- Study text
● ● ●

- Coat of arms
- Interactive map of Gmina Stryków
- Coordinates (Stryków): 51°54′4″N 19°36′39″E﻿ / ﻿51.90111°N 19.61083°E
- Country: Poland
- Voivodeship: Łódź
- County: Zgierz
- Seat: Stryków

Area
- • Total: 157.84 km^{2} (60.94 sq mi)

Population (2006)
- • Total: 12,120
- • Density: 76.79/km^{2} (198.9/sq mi)
- • Urban: 3,566
- • Rural: 8,554
- Website: http://www.strykow.pl

= Gmina Stryków =

Gmina Stryków is an urban-rural gmina (administrative district) in Zgierz County, Łódź Voivodeship, in central Poland. Its seat is the town of Stryków, which lies approximately 15 km north-east of Zgierz and 17 km north-east of the regional capital Łódź.

● ● ●

- Data section
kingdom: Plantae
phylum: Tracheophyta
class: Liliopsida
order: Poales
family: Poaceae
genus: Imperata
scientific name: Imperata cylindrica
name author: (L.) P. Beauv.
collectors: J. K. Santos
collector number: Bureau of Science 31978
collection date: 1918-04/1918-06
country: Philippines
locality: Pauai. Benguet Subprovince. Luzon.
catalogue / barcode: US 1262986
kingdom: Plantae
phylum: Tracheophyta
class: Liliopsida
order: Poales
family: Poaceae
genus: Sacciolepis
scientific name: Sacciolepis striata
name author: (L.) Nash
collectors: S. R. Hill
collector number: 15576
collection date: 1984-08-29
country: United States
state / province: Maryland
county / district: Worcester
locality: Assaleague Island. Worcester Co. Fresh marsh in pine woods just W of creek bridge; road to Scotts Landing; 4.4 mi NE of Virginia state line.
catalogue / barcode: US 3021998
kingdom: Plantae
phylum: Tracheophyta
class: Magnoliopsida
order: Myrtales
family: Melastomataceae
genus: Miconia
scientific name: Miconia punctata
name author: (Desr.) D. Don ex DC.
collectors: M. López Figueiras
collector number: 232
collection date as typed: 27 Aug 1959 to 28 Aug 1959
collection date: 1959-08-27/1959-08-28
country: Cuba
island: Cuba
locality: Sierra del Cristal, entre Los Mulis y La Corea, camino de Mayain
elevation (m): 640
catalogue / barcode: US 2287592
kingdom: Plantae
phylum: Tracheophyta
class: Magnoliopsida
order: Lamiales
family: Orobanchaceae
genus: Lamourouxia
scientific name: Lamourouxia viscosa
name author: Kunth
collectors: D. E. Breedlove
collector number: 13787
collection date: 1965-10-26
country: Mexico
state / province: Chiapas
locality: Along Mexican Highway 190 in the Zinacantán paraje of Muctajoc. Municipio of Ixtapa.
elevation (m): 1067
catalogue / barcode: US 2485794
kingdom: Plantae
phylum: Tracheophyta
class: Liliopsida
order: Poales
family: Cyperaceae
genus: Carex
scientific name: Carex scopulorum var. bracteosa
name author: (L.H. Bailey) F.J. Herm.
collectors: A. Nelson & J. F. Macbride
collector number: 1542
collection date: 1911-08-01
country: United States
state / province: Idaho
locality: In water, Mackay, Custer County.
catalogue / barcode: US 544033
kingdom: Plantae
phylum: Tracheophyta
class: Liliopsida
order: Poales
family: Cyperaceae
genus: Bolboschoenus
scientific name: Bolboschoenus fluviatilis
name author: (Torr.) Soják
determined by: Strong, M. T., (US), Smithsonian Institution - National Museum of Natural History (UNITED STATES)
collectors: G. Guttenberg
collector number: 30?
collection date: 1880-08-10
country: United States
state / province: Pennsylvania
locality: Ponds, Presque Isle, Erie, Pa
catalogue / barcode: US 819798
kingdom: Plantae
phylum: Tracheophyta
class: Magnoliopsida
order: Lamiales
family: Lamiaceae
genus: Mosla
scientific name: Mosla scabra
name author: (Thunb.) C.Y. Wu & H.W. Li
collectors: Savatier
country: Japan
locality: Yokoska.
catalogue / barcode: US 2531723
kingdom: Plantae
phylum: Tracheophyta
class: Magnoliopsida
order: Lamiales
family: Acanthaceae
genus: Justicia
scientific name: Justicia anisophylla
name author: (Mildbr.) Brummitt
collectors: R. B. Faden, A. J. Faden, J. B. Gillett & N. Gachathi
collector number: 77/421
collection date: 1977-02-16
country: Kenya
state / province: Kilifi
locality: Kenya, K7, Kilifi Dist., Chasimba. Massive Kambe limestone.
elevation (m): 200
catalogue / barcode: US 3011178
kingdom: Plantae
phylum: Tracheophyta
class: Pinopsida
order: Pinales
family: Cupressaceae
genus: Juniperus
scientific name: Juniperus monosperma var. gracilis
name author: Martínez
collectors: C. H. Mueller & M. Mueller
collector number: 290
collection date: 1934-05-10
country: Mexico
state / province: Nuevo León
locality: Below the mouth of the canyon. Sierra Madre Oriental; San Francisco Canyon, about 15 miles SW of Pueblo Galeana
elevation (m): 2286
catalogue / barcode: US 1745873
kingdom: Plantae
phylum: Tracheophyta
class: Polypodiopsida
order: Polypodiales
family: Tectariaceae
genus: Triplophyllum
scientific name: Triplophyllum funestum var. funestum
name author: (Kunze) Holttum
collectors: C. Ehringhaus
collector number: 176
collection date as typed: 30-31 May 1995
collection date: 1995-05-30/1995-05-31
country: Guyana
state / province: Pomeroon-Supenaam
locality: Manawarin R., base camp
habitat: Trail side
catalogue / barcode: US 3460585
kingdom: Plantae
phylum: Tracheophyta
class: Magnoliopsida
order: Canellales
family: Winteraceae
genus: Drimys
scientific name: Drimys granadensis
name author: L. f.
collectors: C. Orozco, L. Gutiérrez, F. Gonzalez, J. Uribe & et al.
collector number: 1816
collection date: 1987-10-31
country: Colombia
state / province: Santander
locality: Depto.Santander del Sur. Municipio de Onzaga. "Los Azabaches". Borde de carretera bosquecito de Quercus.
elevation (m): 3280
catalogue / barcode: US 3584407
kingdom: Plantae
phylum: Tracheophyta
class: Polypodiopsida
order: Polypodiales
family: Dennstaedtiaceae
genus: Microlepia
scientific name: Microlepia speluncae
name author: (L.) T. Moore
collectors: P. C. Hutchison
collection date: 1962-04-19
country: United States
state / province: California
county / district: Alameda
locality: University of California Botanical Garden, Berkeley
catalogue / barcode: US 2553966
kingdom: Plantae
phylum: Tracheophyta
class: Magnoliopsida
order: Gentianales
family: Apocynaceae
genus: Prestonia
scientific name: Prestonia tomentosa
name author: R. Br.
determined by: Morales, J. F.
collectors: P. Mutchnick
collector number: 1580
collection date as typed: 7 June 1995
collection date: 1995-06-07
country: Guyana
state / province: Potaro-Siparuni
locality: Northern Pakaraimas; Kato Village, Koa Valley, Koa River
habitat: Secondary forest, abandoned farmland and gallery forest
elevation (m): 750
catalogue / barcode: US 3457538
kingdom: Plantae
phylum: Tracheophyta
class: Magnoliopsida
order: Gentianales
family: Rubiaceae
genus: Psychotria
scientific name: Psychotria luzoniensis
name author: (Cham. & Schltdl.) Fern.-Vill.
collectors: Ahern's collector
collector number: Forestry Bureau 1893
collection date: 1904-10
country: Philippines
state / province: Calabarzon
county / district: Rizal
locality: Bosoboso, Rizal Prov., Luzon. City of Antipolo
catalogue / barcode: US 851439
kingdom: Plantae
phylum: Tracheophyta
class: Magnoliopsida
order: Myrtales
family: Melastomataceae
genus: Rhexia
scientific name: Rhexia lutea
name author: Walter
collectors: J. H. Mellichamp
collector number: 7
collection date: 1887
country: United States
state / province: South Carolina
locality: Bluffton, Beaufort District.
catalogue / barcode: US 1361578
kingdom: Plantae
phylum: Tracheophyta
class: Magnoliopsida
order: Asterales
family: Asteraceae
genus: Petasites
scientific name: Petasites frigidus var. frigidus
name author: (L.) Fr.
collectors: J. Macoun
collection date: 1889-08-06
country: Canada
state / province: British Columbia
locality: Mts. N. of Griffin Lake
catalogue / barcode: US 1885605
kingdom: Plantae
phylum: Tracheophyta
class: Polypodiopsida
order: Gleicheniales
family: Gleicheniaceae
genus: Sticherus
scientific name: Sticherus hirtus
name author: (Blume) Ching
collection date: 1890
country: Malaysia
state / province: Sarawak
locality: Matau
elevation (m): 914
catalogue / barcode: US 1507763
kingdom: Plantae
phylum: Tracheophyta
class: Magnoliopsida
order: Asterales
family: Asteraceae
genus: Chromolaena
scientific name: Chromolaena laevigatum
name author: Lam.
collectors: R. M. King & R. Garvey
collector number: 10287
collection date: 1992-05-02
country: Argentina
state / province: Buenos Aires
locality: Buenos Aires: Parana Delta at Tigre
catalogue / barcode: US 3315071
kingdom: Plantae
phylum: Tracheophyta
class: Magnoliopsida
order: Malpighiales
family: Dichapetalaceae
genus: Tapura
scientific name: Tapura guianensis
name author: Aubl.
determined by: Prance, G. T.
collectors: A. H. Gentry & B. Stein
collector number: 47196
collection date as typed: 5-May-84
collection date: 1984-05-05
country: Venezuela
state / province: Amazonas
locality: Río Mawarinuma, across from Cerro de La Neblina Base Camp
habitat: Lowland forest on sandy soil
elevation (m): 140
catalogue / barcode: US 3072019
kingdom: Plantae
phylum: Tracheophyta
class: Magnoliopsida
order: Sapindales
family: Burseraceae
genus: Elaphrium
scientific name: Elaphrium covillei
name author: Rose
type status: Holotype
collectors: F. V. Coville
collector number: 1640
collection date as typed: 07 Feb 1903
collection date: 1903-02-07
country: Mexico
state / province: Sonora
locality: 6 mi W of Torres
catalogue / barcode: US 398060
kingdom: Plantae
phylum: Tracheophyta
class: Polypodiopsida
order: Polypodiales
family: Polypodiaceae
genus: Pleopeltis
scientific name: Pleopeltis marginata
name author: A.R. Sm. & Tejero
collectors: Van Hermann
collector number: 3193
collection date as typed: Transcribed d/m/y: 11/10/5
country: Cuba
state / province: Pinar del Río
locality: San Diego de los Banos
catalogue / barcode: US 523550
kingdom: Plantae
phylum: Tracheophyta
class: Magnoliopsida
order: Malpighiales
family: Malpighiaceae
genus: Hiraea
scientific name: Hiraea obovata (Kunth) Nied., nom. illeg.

● ● ●

- Work instruction
Write the next part of the Gmina Stryków article, starting right after its last sentence.

- Answer to this exercise
The gmina covers an area of 157.84 km2, and as of 2006 its total population is 12,120 (of which the population of Stryków is 3,566, and the population of the rural part of the gmina is 8,554).

The gmina contains part of the protected area called Łódź Hills Landscape Park.

==Villages==
Apart from the town of Stryków, Gmina Stryków contains the villages and settlements of Anielin, Anielin Swędowski, Bartolin, Bratoszewice, Bronin, Cesarka, Ciołek, Dobieszków, Dobra, Dobra-Nowiny, Gozdów, Kalinów, Kiełmina, Klęk, Koźle, Krucice, Lipa, Lipka, Ługi, Michałówek, Niesułków, Niesułków-Kolonia, Nowostawy Górne, Orzechówek, Osse, Pludwiny, Rokitnica, Sadówka, Sierżnia, Smolice, Sosnowiec, Sosnowiec-Pieńki, Stary Imielnik, Swędów, Tymianka, Warszewice, Wola Błędowa, Wrzask, Wyskoki, Zagłoba and Zelgoszcz.

==Neighbouring gminas==
Gmina Stryków is bordered by the towns of Głowno and Łódź, and by the gminas of Brzeziny, Dmosin, Głowno, Nowosolna and Zgierz.